I think that, when it comes to memory, there's two kinds of people. I use a couple pieces of scientific equipment as metaphors for timelines, and one of them is now archaic. (For those too young to remember, the clear piece with the hairline down the center is a slide rule's cursor.) Some people (like me) can recall their entire life -- it's all there in memory, cataloged chronologically, receeding into the distance, ending in the fuzziness when awareness began. To these people, life is like a graduated cylinder, and the present day is that little plastic thing, kinda like a cursor, used to mark a level. It's set at the current day, and is ever-rising to the top of a cylinder whose height we're not allowed to know. Other people are like a slide rule, with the cursor set at the present, sliding along to the left, into the future. These people can only recall what's immediately behind the cursor, back to some personal marker -- using cerebus19 as an example, his marker is when his shild was born.
posted by Rash at 3:41 PM on September 16, 2005


I don't feel time speeding up much either.

Like grumblebee, I've lived a lot of very disjunct lives (different places, different kinds of work, different friends) and only now are any of them converging. And yeah, high school wasn't particularly important, and I feel much younger than I am, too.

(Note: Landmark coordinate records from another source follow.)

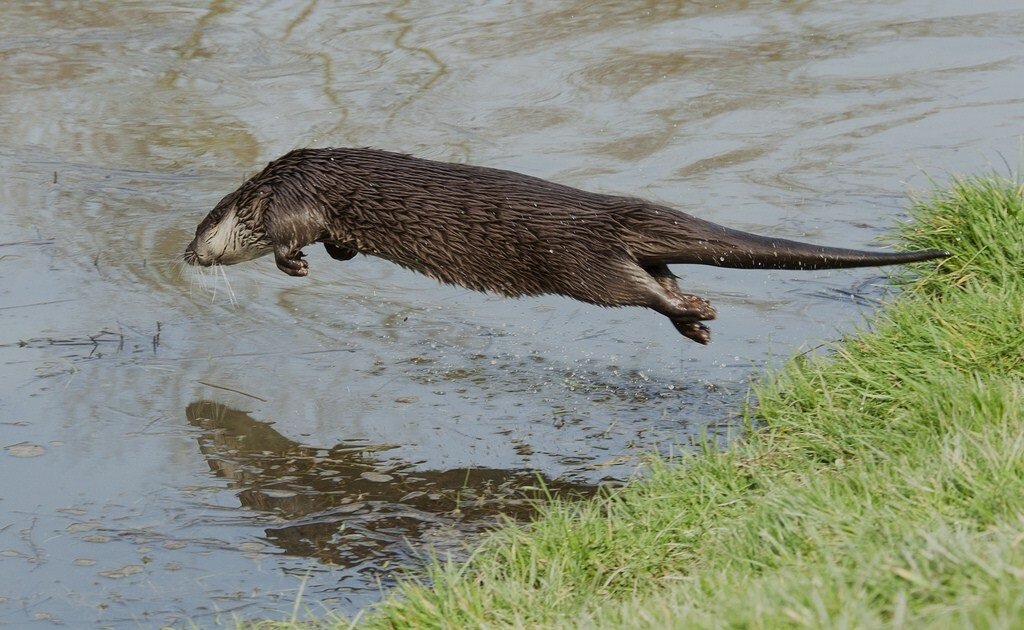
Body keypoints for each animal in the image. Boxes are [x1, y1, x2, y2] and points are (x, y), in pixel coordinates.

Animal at [182, 146, 942, 344]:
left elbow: (291, 235)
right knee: (661, 273)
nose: (185, 257)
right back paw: (696, 319)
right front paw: (338, 254)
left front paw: (296, 264)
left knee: (638, 291)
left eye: (197, 231)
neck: (269, 187)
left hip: (581, 265)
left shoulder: (293, 196)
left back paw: (693, 314)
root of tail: (614, 212)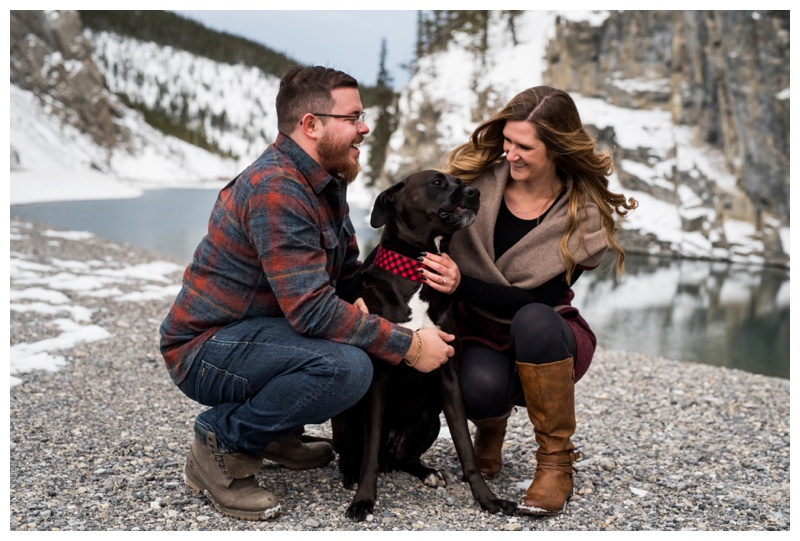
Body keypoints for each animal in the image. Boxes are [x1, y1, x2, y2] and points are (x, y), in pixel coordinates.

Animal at [332, 171, 516, 520]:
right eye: (436, 182)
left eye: (459, 180)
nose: (475, 192)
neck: (417, 274)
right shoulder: (379, 378)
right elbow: (369, 455)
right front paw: (363, 500)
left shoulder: (449, 377)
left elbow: (465, 448)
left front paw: (488, 499)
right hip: (347, 416)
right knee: (355, 454)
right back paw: (349, 474)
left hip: (428, 420)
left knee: (404, 459)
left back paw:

As various people pointed out in the other thread, novelty makes a big difference, and I've experienced (and continue to experience) a lot of it. I like that. I hope I can manage to maintain much of that even if, or when, I find someone to spend my life with.
posted by tangerine at 4:04 PM on September 16, 2005


shild -> child

And I might add, I one for whom time is speeding up, as I age.
posted by Rash at 4:43 PM on September 16, 2005


(sigh)
I for one...
posted by Rash at 4:46 PM on September 16, 2005


I've talked about this with friends before. All of us noticed this happening, too. Our unofficial explanation consisted of the following:

Even with toys and games, being a kid is extremely boring. We're not allowed to do much on our own, forced to sit through school and other tedious things. Time passes very slowly. When we become more independent, we can make better use of our time, and things don't drag as much.

We also develop a ton in the early years, making it feel as if more time has passed. a seven year old is quite different from a ten year old. The difference between 27 and 30 is comparatively quite small.
posted by yorick at 12:55 AM on September 17, 2005


Just realized I was more answering the question you linked to, instead of what you described, but I don't think they're 100% mutually exclusive. That last paragraph was bunk, though, not sure why I wrote that.

Because of the reasons I mentioned above, individual days go by much faster when we're older, especially for those who make good use of their time. Although the present moves quickly, memories of the past will seem more distant because there was more packed into that period of time. The past seems much closer when we're idle. Keeping busy means a greater accumulation of events lodged in our memory, making things seem further away.
posted by yorick at 1:31 AM on September 17, 2005


Second grumblebee's comment about continuity. When your life doesn't have a distinct continuous narrative, time does funny things.